The Society of Obstetricians and Gynaecologists offers an online course to teach professionals how to prescribe and manage medical abortion.
But most students and healthcare professionals are not required to learn about how medication and surgical abortion work – and many choose to abstain because they are afraid to enter the political fray around abortion.
According to Gilbert, that means a lot of primary care providers stay wilfully uninformed.
“A lot of doctors just aren’t political people. They’re scientists, and they don’t see the politics behind some of their care,” she said.
Further complicating access is the fact that many Canadians are unaware that nurse practitioners in the country are permitted to prescribe the abortion pill and refer patients to surgical abortion providers – or that most patients can self-refer directly to an abortion provider.
Addressing these issues is critical to expanding existing access to medication and surgical abortion, said Paynter and Gilbert.
In 2017, Natalie (also a pseudonym) discovered she was pregnant while visiting her parents in a small town in northern Alberta. After one doctor at a local walk-in clinic told her abortion was murder, she demanded an appointment with a different doctor.
That doctor told her that there was no such thing as medical abortion. “He looked me in the face and said, ‘That doesn’t exist,’” she said.
Mifegymiso – otherwise known as the abortion pill – was approved by Health Canada in 2015, but had only recently hit the market when Natalie found herself at the doctor’s office.
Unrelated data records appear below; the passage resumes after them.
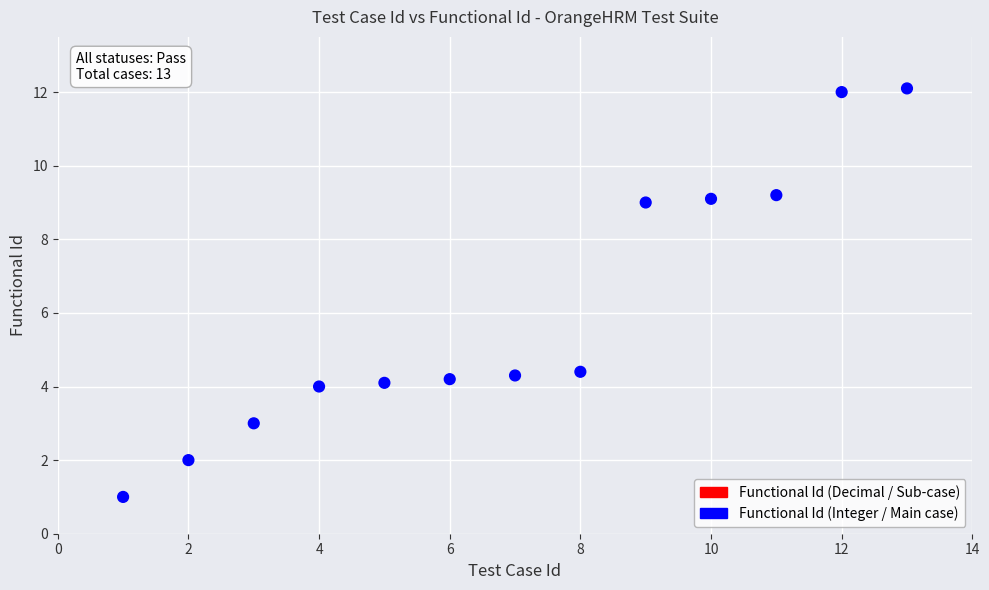

What is the range of Y values (max minus min)?

11.1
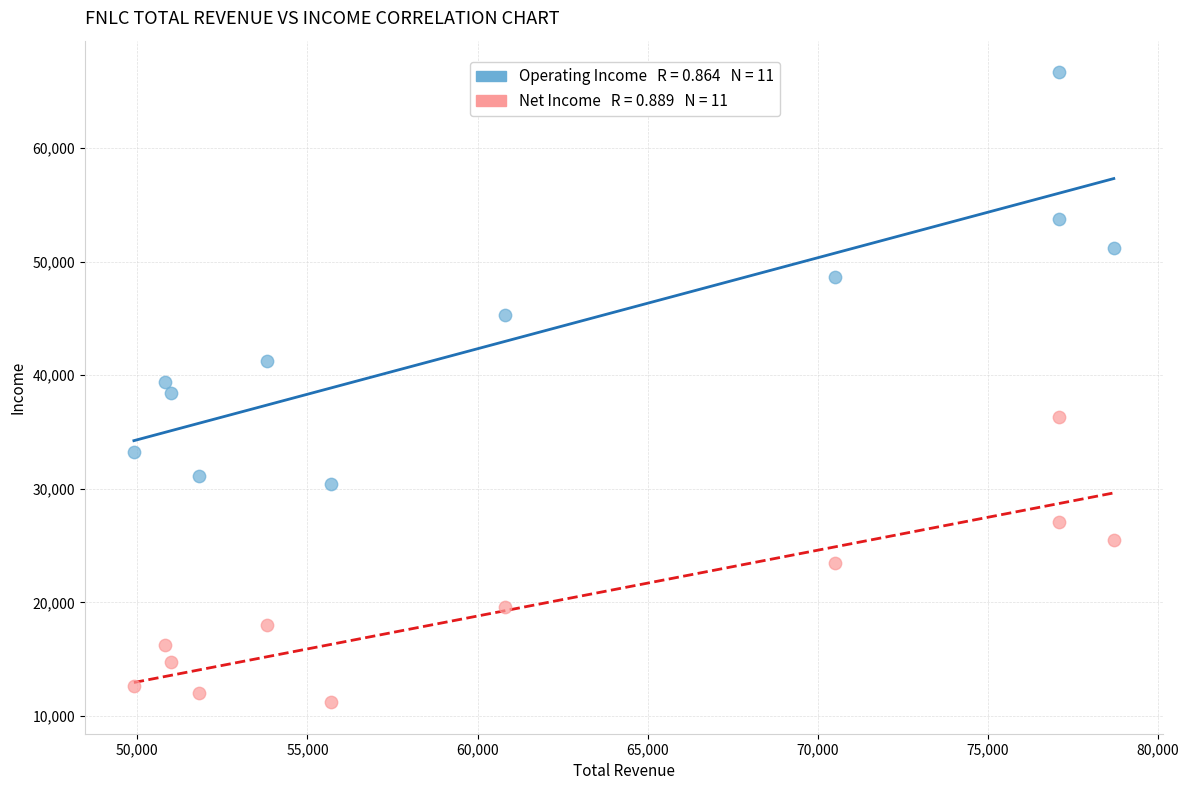

Across all data points, what is the range of Y values (max minus min)?

55500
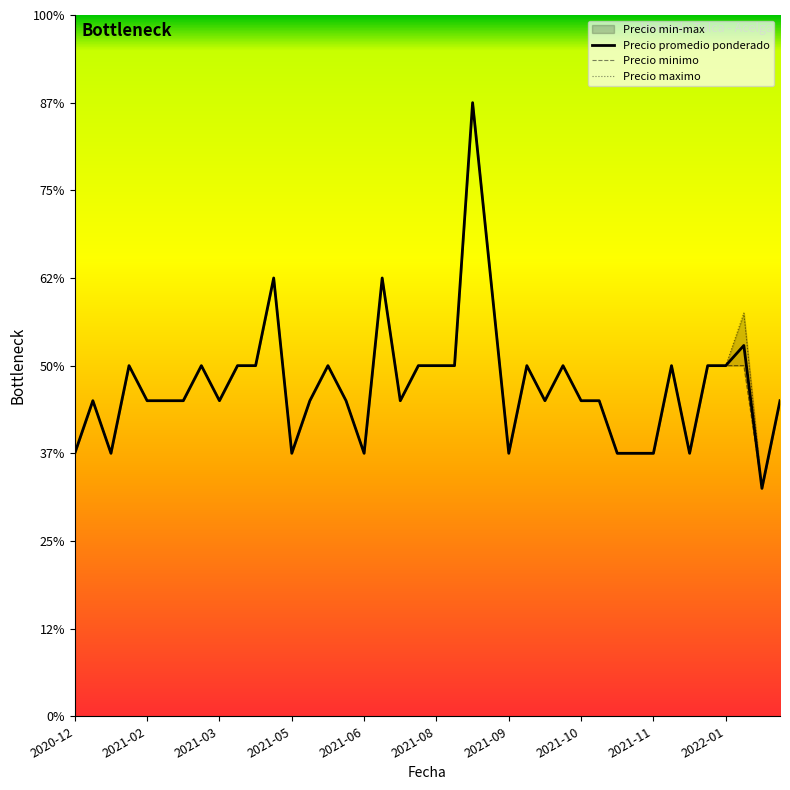

Reading left to right, extract all data points from this chart.

Precio promedio ponderado: 1500	1800	1500	2000	1800	1800	1800	2000	1800	2000	2000	2500	1500	1800	2000	1800	1500	2500	1800	2000	2000	2000	3500	2500	1500	2000	1800	2000	1800	1800	1500	1500	1500	2000	1500	2000	2000	2115	1300	1800
Precio minimo: 1500	1800	1500	2000	1800	1800	1800	2000	1800	2000	2000	2500	1500	1800	2000	1800	1500	2500	1800	2000	2000	2000	3500	2500	1500	2000	1800	2000	1800	1800	1500	1500	1500	2000	1500	2000	2000	2000	1300	1800
Precio maximo: 1500	1800	1500	2000	1800	1800	1800	2000	1800	2000	2000	2500	1500	1800	2000	1800	1500	2500	1800	2000	2000	2000	3500	2500	1500	2000	1800	2000	1800	1800	1500	1500	1500	2000	1500	2000	2000	2300	1300	1800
“I know it exists. It’s literally the front page of the news,” she told him.
Still, she went away empty-handed. She was only able to get an abortion after returning to her home province of New Brunswick, where only three hospitals and one clinic provide abortion. Natalie went to the clinic, where she paid $800 for a surgical abortion – a cost incurred because the province refuses to pay for abortions performed outside of hospitals.
New Brunswick is currently being sued for its restriction of abortion.
Stories like those of Sarah and Natalie show how abortion remains inaccessible in Canada, despite its federal legal standing.
“Our greatest problems really come in terms of provinces and what they may do to restrict access to abortion in light of what I think is now going to be a really emboldened anti-choice movement,” said Gilbert.